**Instructions for the task**
Copy the data below word for word, leaving out the pictures.

==== Input ====

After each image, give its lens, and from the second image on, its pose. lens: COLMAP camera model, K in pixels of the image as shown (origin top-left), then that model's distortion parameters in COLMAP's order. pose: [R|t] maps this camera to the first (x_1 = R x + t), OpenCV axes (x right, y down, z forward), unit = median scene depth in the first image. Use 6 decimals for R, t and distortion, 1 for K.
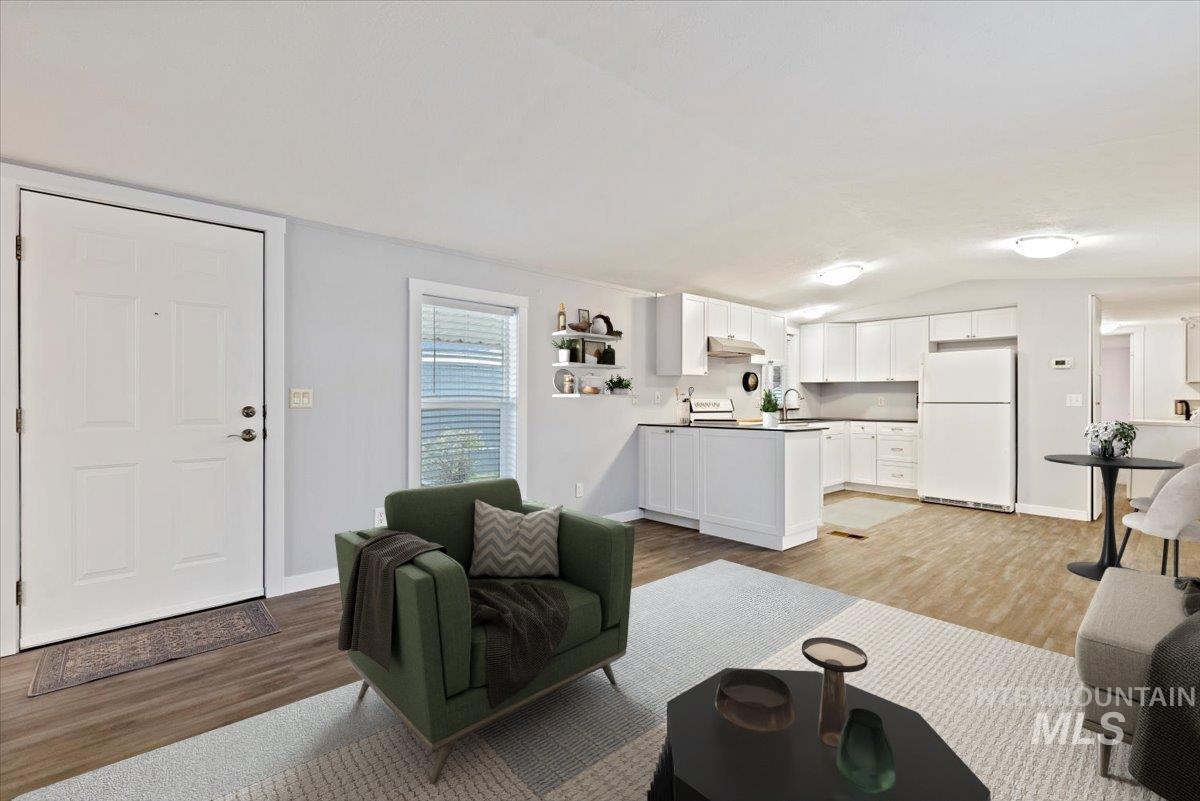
lens RADIAL K [[528.1, 0, 609.5], [0, 528.1, 398.4], [0, 0, 1]] dist [0.001548, 0.000199]
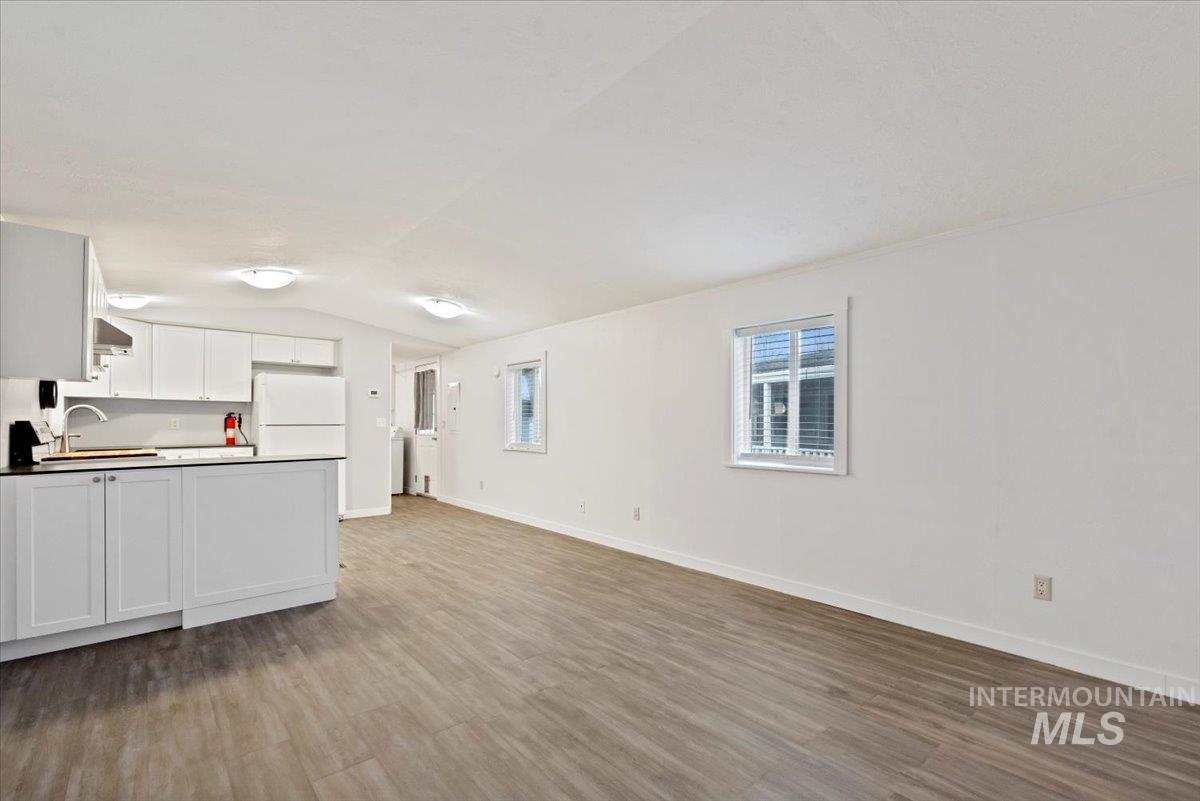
lens RADIAL K [[535.9, 0, 606.9], [0, 535.9, 423.0], [0, 0, 1]] dist [0.001280, 0.000053]
pose [[0.035013, -0.003727, 0.999380, -0.472478], [-0.004371, 0.999983, 0.003882, -0.003378], [-0.999377, -0.004504, 0.034997, 0.466172]]
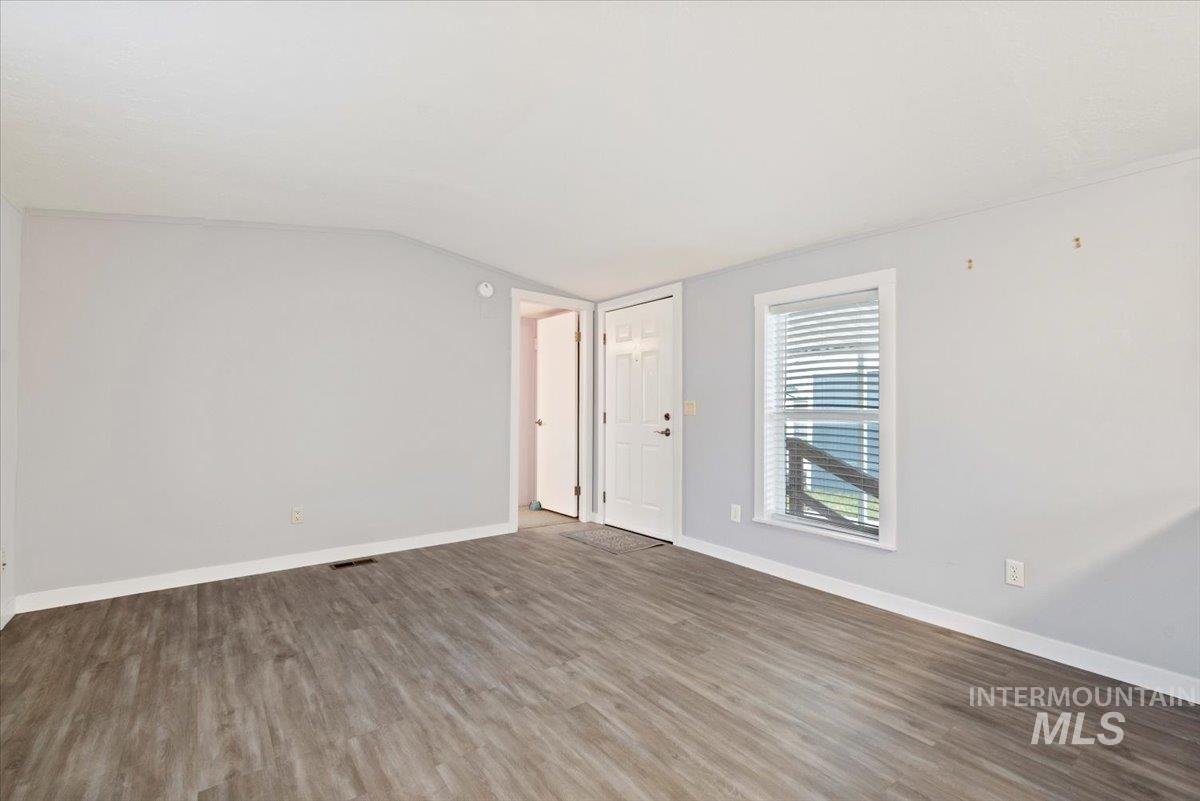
lens RADIAL K [[520.3, 0, 608.5], [0, 520.3, 399.0], [0, 0, 1]] dist [0.001669, 0.000040]
pose [[-0.079038, -0.019799, -0.996675, 0.543239], [-0.007246, 0.999788, -0.019286, 0.002798], [0.996845, 0.005698, -0.079165, 0.627844]]
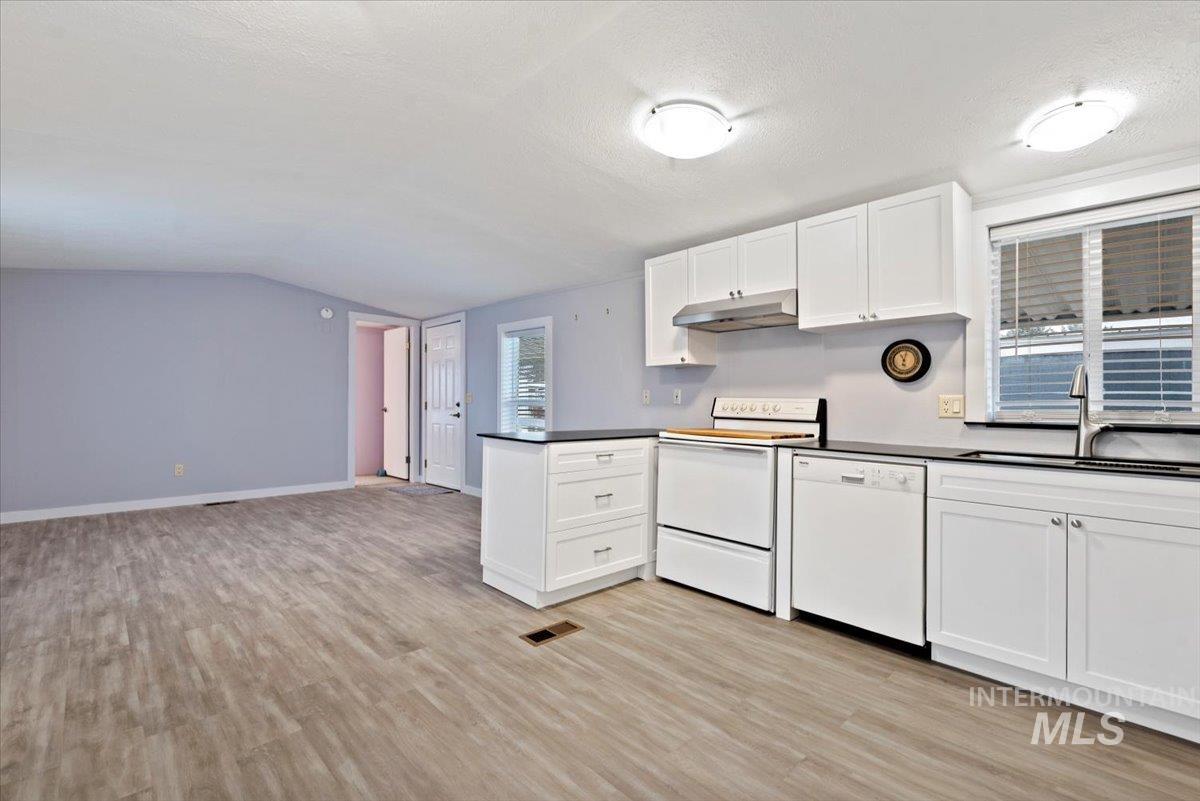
lens RADIAL K [[535.0, 0, 610.0], [0, 535.0, 401.8], [0, 0, 1]] dist [0.000746, -0.000156]
pose [[0.027170, -0.001678, -0.999629, 1.024766], [-0.007086, 0.999973, -0.001871, 0.009417], [0.999606, 0.007134, 0.027158, 1.036418]]
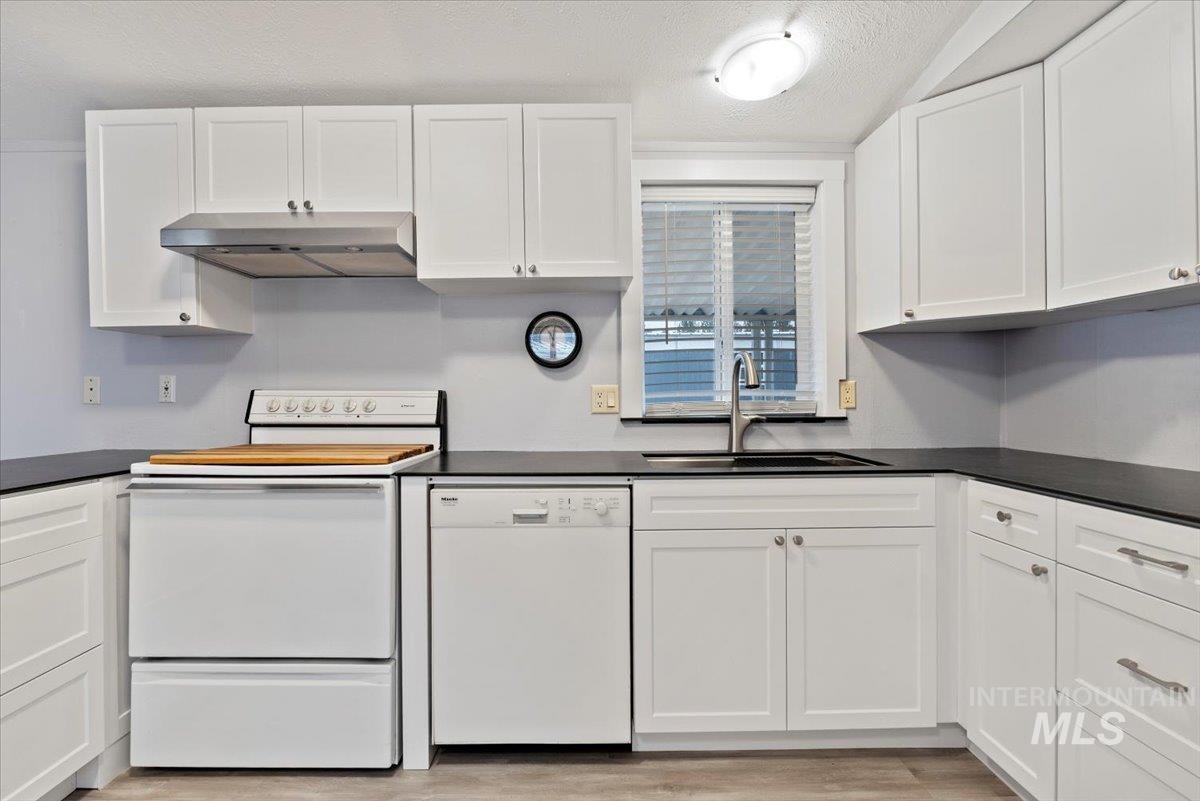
lens RADIAL K [[552.2, 0, 591.4], [0, 552.2, 396.1], [0, 0, 1]] dist [-0.013295, -0.000056]
pose [[0.743596, -0.003731, -0.668619, 0.743115], [0.007823, 0.999965, 0.003120, 0.006149], [0.668584, -0.007551, 0.743599, 1.061556]]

====

**Result of this task**
After each image, give its lens, and from the second image on, its pose. lens: COLMAP camera model, K in pixels of the image as shown (origin top-left), then that model's distortion parameters in COLMAP's order. pose: [R|t] maps this camera to the first (x_1 = R x + t), OpenCV axes (x right, y down, z forward), unit = median scene depth in the first image. Use 6 decimals for R, t and distortion, 1 for K.
lens RADIAL K [[528.1, 0, 609.5], [0, 528.1, 398.4], [0, 0, 1]] dist [0.001548, 0.000199]
lens RADIAL K [[535.9, 0, 606.9], [0, 535.9, 423.0], [0, 0, 1]] dist [0.001280, 0.000053]
pose [[0.035013, -0.003727, 0.999380, -0.472478], [-0.004371, 0.999983, 0.003882, -0.003378], [-0.999377, -0.004504, 0.034997, 0.466172]]
lens RADIAL K [[520.3, 0, 608.5], [0, 520.3, 399.0], [0, 0, 1]] dist [0.001669, 0.000040]
pose [[-0.079038, -0.019799, -0.996675, 0.543239], [-0.007246, 0.999788, -0.019286, 0.002798], [0.996845, 0.005698, -0.079165, 0.627844]]
lens RADIAL K [[535.0, 0, 610.0], [0, 535.0, 401.8], [0, 0, 1]] dist [0.000746, -0.000156]
pose [[0.027170, -0.001678, -0.999629, 1.024766], [-0.007086, 0.999973, -0.001871, 0.009417], [0.999606, 0.007134, 0.027158, 1.036418]]
lens RADIAL K [[552.2, 0, 591.4], [0, 552.2, 396.1], [0, 0, 1]] dist [-0.013295, -0.000056]
pose [[0.743596, -0.003731, -0.668619, 0.743115], [0.007823, 0.999965, 0.003120, 0.006149], [0.668584, -0.007551, 0.743599, 1.061556]]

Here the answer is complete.